Overview

This is a retrospective, multi-centre, single arm study to assess the safety and efficacy of receiving Durvalumab in patients with Small Cell Lung Cancer Limited Stage (LS-SCLC) who have not progressed following sequential chemoradiotherapy (sCRT) in a real-world setting. The study will enroll 25 patients. The primary endpoint of the study is the incidence of Grade 3 or 4 adverse events (AEs) within 6 months of starting Durvalumab (graded by CTCAE v.5.0). The secondary endpoints of the study include real-world progression-free survival (rwPFS, the time from the start of Durvalumab treatment to disease progression or death for any reason, which occurs first), objective response rate (ORR), duration of response (DoR) and disease control rate (DCR).

sCRT is more common in Mid-Eastern Chinese clinical practice. sCRT is also recommended in guideline of Chinese Society of Clinical Oncology (CSCO) Small-cell lung cancer. However, patients treated with sCRT were not included in the ADRIATIC study. So there is lack of data on safety and efficacy of Durvalumab post sCRT. Supplement real-world evidence (RWE) clinical data of sCRT in Chinese patients is needed to enhance the status of Durvalumab as a consolidation therapy for LS-SCLC.

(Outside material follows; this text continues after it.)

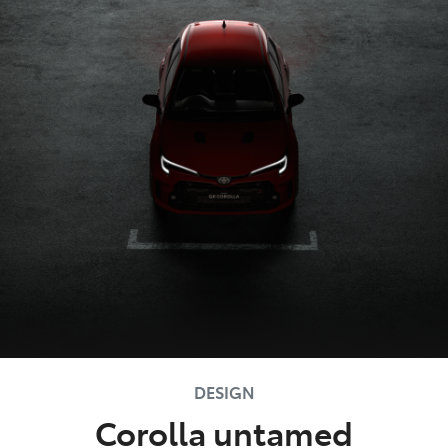
DESIGN
Corolla untamed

The study will retrospectively collect cases of eligible LS-SCLC patients who received sCRT and have not progressed followed by receiving Durvalumab as consolidation therapy.

Eligibility

Inclusion Criteria:

1. Aged ≥18 at initial diagnosis;
2. Histological or cytological evidence of LS-SCLC (Stage I-III); Stage I-II must be medically inoperable;
3. Received chemotherapy sequential with radiotherapy as first-line treatment and no progression, followed by receiving Durvalumab at least 1 dose as consolidation treatment until progression, unacceptable toxicity or for a maximum of 24 months;
4. Start Durvalumab treatment within 3 months after sCRT;
5. Permitted PCI;
6. WHO PS 0-2 before sCRT.

Exclusion Criteria:

1. ES-SCLC or mixed SCLC and NSCLC histology;
2. Active or prior documented autoimmune or inflammatory disorders or uncontrolled intercurrent illness;
3. Any unresolved toxicity (CTCAE Grade ≥ 2) from prior chemoradiotherapy; 4. Received concurrent chemoradiotherapy for LS-SCLC.